One ingredient to highlight is partially hydrogenated (trans fats). Anything in your ingredient list that has partially hydrogenated basically means that it has a shelf-life that perhaps could outlive you. This is a tricky one because manufacturers are allowed to call it different things today so we cannot recognize it. Look for mono- and di-glycerides as well. The oil processing that takes place takes out the odor of the substance. If it didn’t, it would smell worse than rancid butter. As a general rule, if a food has a long shelf life it probably isn’t good for you. In fact, you may be increasing your risk of heart disease, higher cholesterol, blood clotting, inflammation and stroke to name a few.

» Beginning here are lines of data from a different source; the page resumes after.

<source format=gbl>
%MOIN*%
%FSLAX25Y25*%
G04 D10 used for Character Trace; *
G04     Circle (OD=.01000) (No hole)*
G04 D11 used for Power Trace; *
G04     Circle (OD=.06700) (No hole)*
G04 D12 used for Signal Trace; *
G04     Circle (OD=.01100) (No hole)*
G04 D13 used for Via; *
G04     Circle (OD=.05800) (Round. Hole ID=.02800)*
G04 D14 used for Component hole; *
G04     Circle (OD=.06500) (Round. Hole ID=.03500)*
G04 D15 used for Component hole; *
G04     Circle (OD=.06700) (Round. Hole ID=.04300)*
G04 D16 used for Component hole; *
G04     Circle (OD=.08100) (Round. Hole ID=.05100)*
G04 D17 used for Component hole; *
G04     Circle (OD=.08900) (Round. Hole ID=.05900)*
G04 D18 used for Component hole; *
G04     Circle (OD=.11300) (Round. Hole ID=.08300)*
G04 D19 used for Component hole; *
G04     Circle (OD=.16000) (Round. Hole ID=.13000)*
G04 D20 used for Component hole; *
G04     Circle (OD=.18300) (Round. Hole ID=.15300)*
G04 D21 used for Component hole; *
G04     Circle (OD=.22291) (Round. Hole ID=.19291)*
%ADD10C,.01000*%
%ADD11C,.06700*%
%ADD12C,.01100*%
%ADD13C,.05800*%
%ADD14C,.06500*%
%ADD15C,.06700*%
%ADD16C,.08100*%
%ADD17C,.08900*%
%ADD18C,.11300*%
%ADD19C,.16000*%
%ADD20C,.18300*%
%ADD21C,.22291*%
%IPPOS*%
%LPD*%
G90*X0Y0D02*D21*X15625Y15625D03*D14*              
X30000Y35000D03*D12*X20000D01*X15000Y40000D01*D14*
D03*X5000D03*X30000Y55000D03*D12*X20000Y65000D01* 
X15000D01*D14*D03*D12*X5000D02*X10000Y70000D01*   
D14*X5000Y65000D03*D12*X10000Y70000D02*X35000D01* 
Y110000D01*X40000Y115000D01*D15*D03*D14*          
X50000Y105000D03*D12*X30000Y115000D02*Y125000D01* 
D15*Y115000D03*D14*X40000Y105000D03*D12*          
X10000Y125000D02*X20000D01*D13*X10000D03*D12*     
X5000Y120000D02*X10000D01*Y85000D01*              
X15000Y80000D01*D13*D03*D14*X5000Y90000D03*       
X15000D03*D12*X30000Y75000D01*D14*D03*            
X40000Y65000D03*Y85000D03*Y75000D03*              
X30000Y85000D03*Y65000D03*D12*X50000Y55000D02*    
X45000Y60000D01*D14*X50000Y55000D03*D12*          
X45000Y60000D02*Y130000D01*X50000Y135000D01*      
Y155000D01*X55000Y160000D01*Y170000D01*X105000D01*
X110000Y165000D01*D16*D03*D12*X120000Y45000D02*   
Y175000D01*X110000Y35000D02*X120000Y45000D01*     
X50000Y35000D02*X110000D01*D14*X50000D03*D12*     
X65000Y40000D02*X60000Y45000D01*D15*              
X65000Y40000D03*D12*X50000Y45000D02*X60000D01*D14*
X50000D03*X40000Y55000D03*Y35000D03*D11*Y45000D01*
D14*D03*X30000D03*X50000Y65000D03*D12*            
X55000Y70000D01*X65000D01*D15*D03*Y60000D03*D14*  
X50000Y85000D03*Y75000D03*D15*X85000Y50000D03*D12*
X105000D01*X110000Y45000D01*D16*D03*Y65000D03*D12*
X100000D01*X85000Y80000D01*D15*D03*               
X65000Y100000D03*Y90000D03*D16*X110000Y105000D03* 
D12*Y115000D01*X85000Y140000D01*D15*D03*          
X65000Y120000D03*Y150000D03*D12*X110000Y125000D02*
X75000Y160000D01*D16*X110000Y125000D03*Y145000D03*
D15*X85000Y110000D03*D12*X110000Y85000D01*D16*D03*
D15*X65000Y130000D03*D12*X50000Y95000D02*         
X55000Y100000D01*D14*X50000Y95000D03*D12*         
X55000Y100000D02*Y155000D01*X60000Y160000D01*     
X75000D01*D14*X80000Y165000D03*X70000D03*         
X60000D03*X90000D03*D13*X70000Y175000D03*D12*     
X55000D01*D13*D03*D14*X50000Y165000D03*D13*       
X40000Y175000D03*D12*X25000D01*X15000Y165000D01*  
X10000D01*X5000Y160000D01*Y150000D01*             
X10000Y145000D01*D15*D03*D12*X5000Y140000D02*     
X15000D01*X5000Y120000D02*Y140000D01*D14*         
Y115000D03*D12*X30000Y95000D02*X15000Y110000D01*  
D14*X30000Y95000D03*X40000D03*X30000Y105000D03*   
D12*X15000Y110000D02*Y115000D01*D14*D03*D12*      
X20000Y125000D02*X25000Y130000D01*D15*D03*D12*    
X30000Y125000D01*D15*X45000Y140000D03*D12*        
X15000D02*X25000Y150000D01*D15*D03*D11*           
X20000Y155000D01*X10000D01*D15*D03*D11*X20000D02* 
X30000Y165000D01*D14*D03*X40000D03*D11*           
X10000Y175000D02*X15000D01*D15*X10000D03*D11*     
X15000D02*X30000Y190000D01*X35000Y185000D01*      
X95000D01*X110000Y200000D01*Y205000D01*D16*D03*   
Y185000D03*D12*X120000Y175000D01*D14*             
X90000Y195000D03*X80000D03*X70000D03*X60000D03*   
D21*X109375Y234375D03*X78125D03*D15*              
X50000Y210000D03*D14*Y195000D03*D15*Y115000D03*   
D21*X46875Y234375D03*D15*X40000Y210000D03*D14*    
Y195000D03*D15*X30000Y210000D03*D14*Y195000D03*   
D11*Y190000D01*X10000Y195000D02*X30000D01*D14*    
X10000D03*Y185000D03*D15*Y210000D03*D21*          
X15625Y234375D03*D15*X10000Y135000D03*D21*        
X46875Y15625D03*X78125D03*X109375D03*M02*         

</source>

The second ingredient I wanted to mention is monosodium glutamate (MSG) known to be slowly poisoning America. And here again, manufacturers are starting to call it something else to fool us. One common name is Hydrolyzed Vegetable Protein but there are many others. MSG not only helps to preserve the food, but can be very harmful to your health. It is a flavor enhancer and some people think it causes a type of addiction which makes us crave the food and you guessed it, gain weight (proven to gain weight in studies with rats). “Betcha can’t eat just one” takes on a whole new meaning. No wonder I stopped craving broccoli and cauliflower. Some common foods in your pantry containing MSG may be: Campbells and Progresso soup, crackers, cereal, junk food, etc.). When you are feeding your family today, try to avoid this silent killer.

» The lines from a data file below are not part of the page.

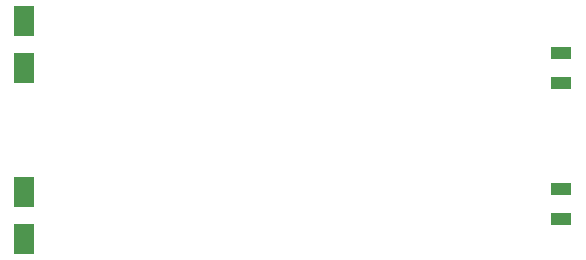
<source format=gtp>
G04*
G04 #@! TF.GenerationSoftware,Altium Limited,Altium Designer,21.7.2 (23)*
G04*
G04 Layer_Color=8421504*
%FSLAX25Y25*%
%MOIN*%
G70*
G04*
G04 #@! TF.SameCoordinates,BCDA84E1-426D-41BB-A13D-26443B01BCB4*
G04*
G04*
G04 #@! TF.FilePolarity,Positive*
G04*
G01*
G75*
%ADD16R,0.07087X0.04134*%
%ADD17R,0.06693X0.09843*%
D16*
X600394Y438091D02*
D03*
Y428051D02*
D03*
Y382776D02*
D03*
Y392815D02*
D03*
D17*
X421260Y433071D02*
D03*
Y448819D02*
D03*
Y391732D02*
D03*
Y375984D02*
D03*
M02*

</source>
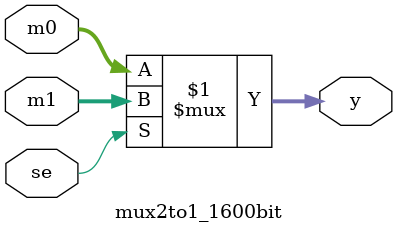
<source format=sv>
/* Keccak Core
	Module: mux2to1_1600
	Date: 31/12/2021
	Author: Tran Cong Tien
	ID: 1810580
*/

module mux2to1_1600bit(m0,m1,se,y);
input	[1599:0] m0, m1;
input  	se;
output	[1599:0] y;

assign y = se ? m1: m0;
endmodule
</source>
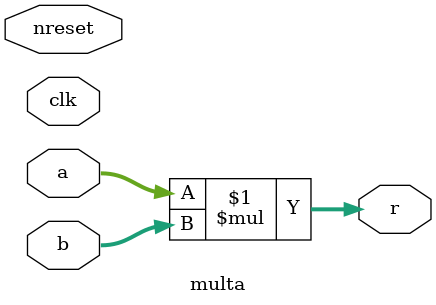
<source format=v>
/* ********************************************************************************* */
/*                      multiplier place holder                                      */
/*                                                                                   */
/*  Author:  Chuck Cox (chuck100@home.com)                                           */
/*                                                                                   */
/*                                                                                   */
/*                                                                                   */
/* ********************************************************************************* */


module multa
	(
	clk,			/* clock */
	nreset,			/* active low reset */
	a,			/* data input */
	b,			/* input data valid */
	r			/* filter pole coefficient */
	);


parameter	DATAWIDTH = 8;
parameter	COEFWIDTH = 8;

input 					clk;
input 					nreset;
input	[COEFWIDTH-2:0]			a;
input	[DATAWIDTH+2:0]			b;
output	[DATAWIDTH + COEFWIDTH + 1:0]	r;


assign r = a*b;


endmodule

</source>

In addition to shelf-life convenience, another competitive aspect for businesses is taste and cost. If a company put more sugar in their products, it would likely taste better. Do you ever remember growing up and having sugar in your Jiffy or Skippy peanut butter? It’s in there now! (unless you’re like me and choose natural). But it’s gotten even worse. For cost reasons, companies will put in high fructose corn syrup in place of sugar. This little ingredient happens to add inflammation in our bodies which causes all kinds of disease. If you start to look at the ingredients on products, you may even notice that they put sugar AND high fructose corn syrup in the same product. Now I cannot read the minds of manufacturers, but my guess is that they separate sugar substances into two ingredients to avoid one of the two ending up as the first ingredient on the list (meaning the highest volume in the product). I wonder if that employee got a bonus from this brilliant idea. My main concern is that our children’s bodies are growing up with a dependence on this sugary substance. My advice is to avoid sugar type ingredients as much as possible. Some natural alternatives includes: stevia, agave (both from plants) and honey.

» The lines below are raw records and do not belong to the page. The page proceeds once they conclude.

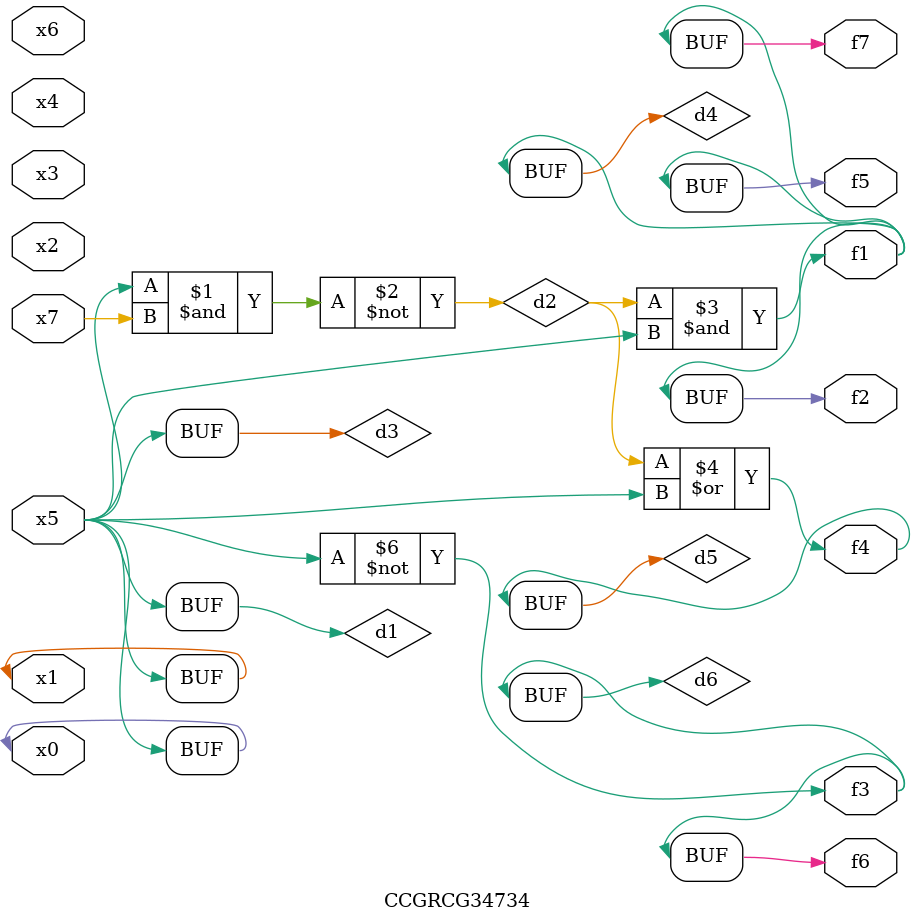
<source format=v>
module CCGRCG34734(
	input x0, x1, x2, x3, x4, x5, x6, x7,
	output f1, f2, f3, f4, f5, f6, f7
);

	wire d1, d2, d3, d4, d5, d6;

	buf (d1, x0, x5);
	nand (d2, x5, x7);
	buf (d3, x0, x1);
	and (d4, d2, d3);
	or (d5, d2, d3);
	nor (d6, d1, d3);
	assign f1 = d4;
	assign f2 = d4;
	assign f3 = d6;
	assign f4 = d5;
	assign f5 = d4;
	assign f6 = d6;
	assign f7 = d4;
endmodule

</source>
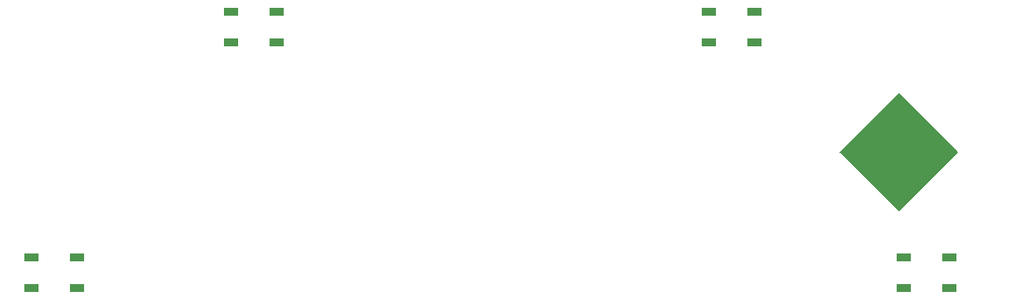
<source format=gtp>
G75*
%MOIN*%
%OFA0B0*%
%FSLAX25Y25*%
%IPPOS*%
%LPD*%
%AMOC8*
5,1,8,0,0,1.08239X$1,22.5*
%
%ADD10R,0.05906X0.03543*%
%ADD11R,0.35433X0.35433*%
D10*
X0033524Y0122225D03*
X0052816Y0122225D03*
X0052816Y0135217D03*
X0033524Y0135217D03*
X0118170Y0226556D03*
X0137461Y0226556D03*
X0137461Y0239548D03*
X0118170Y0239548D03*
X0320926Y0239548D03*
X0340217Y0239548D03*
X0340217Y0226556D03*
X0320926Y0226556D03*
X0403603Y0135217D03*
X0403603Y0122225D03*
X0422894Y0122225D03*
X0422894Y0135217D03*
D11*
G36*
X0426492Y0179902D02*
X0401438Y0154848D01*
X0376384Y0179902D01*
X0401438Y0204956D01*
X0426492Y0179902D01*
G37*
M02*

</source>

We as consumers are the only ones that can change what sells, and force manufacturers to sell healthier items. Sounds like a lot of work to read ingredients and educate yourself about all the ingredient names and keep up with what manufacturers are calling these items. Here is a simple solution. Bottom line, buy more products that don’t have ingredients. This means buying non-processed foods like fruits, vegetables, nuts, legumes, etc. Or, buy products with few ingredients that you recognize and are healthy for you. Less convenient? Absolutely. But if we don’t take care of our bodies, where will we live?
Future articles will address other convenience items that we use today like microwaves, anti-perspirant, sudsing shampoo, etc. that may also be contributors to disease in America. Until then, remember that convenience isn’t always in our best interest regarding our health. Back to basics is a good rule to live by.